Whaling and why independence is closely tied to economic success
What the Basques and the US have in common
While traveling in the Basque country I cam across an interesting fact. It was the Basques who invented whaling. Now, that in itself is not surprising. They were close to the Atlantic and generally there was lots going on in that region in the middle ages.
The Basques took whaling from a recreational activity to an industry. That meant income and economic freedom. No surprise, even today the Basques are fiercely independent, proud and hard working.
It made me think that there is logical relationship between whaling and independence. It goes like this:
In the middle ages economic activity was determined by land. Those who had land were rich and those who didn’t were poor. Feudalism was the means of redistributing land from kings to aristocrats. In a world like that independence is hard if not impossible to achieve. You need to play by the rules, kiss ass to the clergy and higher ranked aristocrats to get up the social latter.
Enter whaling. Whaling was the first industry independent of land ownership. You could go out there and catch fish, exploit the whale oil and make money. Now, the kings and dukes obviously figured out a way to tax the whalers and get their share of profit. But there is one thing the whalers had which was not taxable, it was know-how. Whaling is something you learn. You give that knowledge to your kids and they give it to their kids, etc.
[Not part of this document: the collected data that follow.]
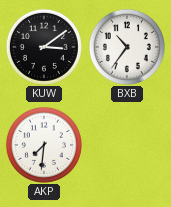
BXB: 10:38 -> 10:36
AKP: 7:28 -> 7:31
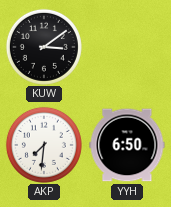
BXB: 10:36 -> none
YYH: none -> 6:50
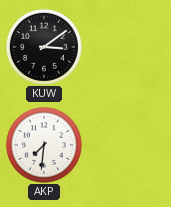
YYH: 6:50 -> none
It’s a form of independence that we consider normal today. But in those days it was unique. Whaling technology was a pass to economic, political and social freedom.
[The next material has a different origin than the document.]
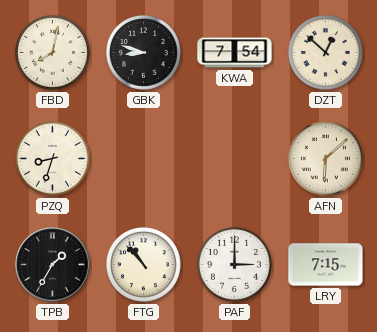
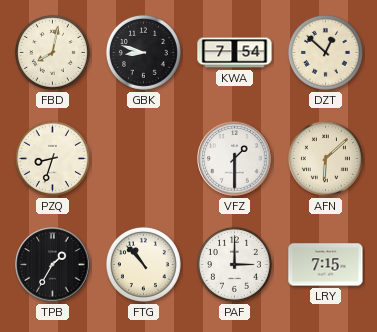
VFZ: none -> 1:30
The Basque whalers became very famous among Spanish military men. Their navigational and naval skills helped the Armada win wars on sea. The Basques were somebody even without names and other aristocratic fanfare, just because they knew something that was in demand.
The US history is very closely tied to whaling and there are parallels with the Basques. It was the New England whalers in places like Nantucket, New London and even down in Sag Harbor, New York, that actually started the US revolution. It was not the populous regions of Virginia or Carolina. They delivered the manpower, but the spirit came from New England and it is my belief that whaling was the source of that spirit of independence.
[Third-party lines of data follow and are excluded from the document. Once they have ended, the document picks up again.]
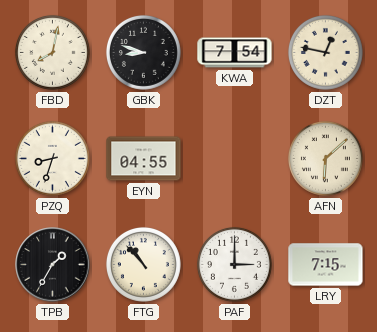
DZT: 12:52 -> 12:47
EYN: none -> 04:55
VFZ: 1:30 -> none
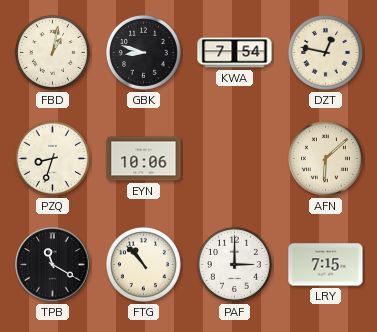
FBD: 8:02 -> 1:02
EYN: 04:55 -> 10:06
TPB: 1:35 -> 11:20
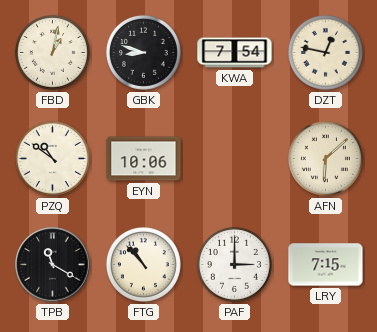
PZQ: 8:33 -> 10:51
The New England whalers took the skill developed in the Basque country to the next level. While the Basques were good at navigating the Bay of Biscay and even knew how to control waters as high up as Spitzbergen in Norway, the New England whalers controlled the hefty waters from New Foundland down to the East Coast of the US.
The US whalers were particularly good at navigating the Atlantic streams and helped the US detract the English from attacking during the revolutionary war.
But the contribution of the whalers went beyond military and naval advice. It was their spirit of independence and the ability to make a living out in the ocean which made them a driving force. If you have the know how to make an independent living you become independent. You don’t want others to tell you how to live and you absolutely don’t want others to interfere in your economics.
It think whaling is the fundamental reason for the fiercely independent Basques and it’s also the reason for the US drive for independence.
While the regions have developed differently in the past 250 the source of their drive for independence and self reliance has common roots.